__Job__:
Can you rewrite the listing as a numbered list, starting with its first line and going on through the line with "to 12:00 PM", both included and blank lines left out?

* start Supplied information *

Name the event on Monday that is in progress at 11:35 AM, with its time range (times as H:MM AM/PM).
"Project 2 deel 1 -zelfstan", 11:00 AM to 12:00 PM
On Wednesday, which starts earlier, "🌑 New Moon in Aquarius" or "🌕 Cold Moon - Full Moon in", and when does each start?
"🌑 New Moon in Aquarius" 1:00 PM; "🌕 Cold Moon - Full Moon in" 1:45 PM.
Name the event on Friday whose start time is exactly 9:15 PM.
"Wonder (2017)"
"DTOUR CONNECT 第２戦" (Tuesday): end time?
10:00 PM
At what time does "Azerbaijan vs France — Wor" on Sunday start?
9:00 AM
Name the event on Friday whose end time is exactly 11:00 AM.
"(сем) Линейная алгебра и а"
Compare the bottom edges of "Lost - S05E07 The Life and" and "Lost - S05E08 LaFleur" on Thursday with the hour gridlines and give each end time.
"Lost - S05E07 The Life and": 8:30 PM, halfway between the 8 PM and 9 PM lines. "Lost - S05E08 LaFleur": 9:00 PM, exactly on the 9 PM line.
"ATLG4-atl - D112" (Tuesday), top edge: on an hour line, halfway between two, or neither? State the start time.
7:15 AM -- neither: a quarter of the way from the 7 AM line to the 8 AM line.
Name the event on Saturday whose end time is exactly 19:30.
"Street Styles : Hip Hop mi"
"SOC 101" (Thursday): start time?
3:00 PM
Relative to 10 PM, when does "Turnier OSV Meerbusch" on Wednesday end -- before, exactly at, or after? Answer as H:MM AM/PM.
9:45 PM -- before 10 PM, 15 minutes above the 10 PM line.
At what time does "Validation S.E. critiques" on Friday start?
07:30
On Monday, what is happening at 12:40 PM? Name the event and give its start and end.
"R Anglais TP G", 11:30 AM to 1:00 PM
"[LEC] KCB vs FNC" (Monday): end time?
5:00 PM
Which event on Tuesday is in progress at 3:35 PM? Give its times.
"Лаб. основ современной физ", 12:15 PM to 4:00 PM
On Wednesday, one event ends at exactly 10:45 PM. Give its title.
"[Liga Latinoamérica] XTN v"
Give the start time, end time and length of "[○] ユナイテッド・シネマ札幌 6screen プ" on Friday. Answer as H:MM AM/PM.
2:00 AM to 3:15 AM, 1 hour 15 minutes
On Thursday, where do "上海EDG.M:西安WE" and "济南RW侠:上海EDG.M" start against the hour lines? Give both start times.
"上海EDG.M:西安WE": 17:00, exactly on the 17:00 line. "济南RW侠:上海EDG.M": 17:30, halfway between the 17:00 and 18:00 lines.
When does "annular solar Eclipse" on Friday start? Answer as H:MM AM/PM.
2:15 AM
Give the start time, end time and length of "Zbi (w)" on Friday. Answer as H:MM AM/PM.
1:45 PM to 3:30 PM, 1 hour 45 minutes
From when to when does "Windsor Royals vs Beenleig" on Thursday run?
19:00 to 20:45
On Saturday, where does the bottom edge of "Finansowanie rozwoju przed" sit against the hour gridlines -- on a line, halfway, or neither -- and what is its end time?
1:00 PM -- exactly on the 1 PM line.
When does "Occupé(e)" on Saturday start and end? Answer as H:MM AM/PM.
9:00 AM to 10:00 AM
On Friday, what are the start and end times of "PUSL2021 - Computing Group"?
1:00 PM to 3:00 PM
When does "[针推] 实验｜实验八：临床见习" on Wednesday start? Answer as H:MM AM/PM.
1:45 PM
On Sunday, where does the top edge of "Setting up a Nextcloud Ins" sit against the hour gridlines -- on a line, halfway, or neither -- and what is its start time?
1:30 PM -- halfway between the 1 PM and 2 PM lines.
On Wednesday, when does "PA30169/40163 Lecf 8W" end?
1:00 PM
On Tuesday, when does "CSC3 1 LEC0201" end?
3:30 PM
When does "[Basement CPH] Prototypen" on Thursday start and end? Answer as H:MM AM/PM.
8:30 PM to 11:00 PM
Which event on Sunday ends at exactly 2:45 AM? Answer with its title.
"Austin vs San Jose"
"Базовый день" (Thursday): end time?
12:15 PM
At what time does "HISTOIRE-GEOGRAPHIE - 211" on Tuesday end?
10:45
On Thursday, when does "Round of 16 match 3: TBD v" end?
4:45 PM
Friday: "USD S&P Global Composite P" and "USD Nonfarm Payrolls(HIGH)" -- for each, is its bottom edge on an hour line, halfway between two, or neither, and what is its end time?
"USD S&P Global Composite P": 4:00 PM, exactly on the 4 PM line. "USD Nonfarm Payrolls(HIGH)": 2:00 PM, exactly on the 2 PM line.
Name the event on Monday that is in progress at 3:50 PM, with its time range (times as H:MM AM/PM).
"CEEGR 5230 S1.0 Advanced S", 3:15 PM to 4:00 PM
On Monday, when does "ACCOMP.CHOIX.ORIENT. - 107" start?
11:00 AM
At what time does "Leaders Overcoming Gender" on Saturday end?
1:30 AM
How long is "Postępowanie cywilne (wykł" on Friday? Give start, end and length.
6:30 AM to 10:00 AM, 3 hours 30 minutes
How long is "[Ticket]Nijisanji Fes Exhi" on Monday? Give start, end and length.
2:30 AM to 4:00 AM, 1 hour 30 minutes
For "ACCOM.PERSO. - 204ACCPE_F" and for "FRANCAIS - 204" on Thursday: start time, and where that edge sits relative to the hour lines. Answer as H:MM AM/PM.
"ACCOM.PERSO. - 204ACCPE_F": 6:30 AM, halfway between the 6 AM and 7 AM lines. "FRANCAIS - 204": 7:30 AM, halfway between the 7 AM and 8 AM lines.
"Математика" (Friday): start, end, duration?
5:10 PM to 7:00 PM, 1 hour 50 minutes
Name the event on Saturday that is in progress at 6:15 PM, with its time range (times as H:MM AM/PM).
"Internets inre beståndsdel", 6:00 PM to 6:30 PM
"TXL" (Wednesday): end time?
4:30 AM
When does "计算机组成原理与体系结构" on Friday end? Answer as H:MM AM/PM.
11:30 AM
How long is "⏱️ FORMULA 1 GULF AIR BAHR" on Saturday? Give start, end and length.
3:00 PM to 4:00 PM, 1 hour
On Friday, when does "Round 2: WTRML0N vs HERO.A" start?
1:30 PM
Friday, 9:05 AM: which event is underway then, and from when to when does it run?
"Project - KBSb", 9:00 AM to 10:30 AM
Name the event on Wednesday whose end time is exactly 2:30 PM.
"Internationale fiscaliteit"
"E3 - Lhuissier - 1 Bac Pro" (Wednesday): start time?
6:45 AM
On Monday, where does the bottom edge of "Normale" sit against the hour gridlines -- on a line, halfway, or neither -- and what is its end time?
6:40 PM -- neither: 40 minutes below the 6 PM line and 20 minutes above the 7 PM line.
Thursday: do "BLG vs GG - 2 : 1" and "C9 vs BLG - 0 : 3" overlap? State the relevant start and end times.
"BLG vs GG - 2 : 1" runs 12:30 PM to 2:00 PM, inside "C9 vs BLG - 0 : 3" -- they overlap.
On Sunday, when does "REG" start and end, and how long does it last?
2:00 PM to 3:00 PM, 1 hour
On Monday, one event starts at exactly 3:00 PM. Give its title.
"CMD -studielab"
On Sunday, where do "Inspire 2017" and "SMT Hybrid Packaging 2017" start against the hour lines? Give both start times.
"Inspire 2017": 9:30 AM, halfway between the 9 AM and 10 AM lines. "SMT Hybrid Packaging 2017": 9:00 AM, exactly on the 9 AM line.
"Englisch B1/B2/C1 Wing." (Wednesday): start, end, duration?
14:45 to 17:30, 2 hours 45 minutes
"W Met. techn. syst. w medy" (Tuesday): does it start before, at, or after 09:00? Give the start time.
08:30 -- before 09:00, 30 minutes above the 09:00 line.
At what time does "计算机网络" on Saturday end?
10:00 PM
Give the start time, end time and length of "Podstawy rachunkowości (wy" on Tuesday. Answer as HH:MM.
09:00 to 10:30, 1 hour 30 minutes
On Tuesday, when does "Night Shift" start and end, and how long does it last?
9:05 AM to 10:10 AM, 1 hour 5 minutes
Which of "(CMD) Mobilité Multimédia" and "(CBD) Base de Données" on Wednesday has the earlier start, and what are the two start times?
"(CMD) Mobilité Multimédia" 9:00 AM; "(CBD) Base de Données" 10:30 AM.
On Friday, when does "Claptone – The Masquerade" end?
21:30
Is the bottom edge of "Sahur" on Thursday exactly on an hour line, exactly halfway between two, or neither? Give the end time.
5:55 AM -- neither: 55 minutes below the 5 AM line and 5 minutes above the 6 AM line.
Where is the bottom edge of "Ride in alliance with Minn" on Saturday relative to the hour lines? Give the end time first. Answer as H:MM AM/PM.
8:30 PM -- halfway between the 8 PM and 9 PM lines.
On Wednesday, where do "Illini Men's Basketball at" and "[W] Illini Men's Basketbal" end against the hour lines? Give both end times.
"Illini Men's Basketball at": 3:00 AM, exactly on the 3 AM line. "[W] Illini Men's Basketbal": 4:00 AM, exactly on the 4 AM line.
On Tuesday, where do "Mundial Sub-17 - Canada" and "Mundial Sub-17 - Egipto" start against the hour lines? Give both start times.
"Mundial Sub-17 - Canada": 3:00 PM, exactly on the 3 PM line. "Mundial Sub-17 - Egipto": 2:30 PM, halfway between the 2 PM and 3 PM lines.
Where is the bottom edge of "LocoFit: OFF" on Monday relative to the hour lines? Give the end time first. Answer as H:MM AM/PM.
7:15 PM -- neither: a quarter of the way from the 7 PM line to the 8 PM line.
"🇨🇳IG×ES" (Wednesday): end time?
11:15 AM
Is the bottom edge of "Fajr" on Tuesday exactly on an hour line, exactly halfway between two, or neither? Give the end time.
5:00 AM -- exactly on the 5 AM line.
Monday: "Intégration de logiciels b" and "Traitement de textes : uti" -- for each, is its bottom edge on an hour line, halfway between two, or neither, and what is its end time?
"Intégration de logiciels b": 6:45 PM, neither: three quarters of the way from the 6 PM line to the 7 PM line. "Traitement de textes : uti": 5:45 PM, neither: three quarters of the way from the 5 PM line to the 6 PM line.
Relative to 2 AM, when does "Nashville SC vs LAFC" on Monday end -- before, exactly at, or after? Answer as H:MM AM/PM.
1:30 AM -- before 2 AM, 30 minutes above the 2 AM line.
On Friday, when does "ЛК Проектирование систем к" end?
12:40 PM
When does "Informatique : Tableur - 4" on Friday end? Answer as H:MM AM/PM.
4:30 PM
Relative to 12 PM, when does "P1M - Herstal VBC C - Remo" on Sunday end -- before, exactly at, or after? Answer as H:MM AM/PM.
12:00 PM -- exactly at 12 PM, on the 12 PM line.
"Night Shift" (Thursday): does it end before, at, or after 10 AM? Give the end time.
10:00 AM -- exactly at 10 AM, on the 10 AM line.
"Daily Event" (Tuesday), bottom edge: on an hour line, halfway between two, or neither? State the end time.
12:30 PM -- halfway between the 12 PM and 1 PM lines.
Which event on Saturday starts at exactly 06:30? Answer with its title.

* end Supplied information *

__Finished exercise__:
1. Name the event on Monday that is in progress at 11:35 AM, with its time range (times as H:MM AM/PM).
2. "Project 2 deel 1 -zelfstan", 11:00 AM to 12:00 PM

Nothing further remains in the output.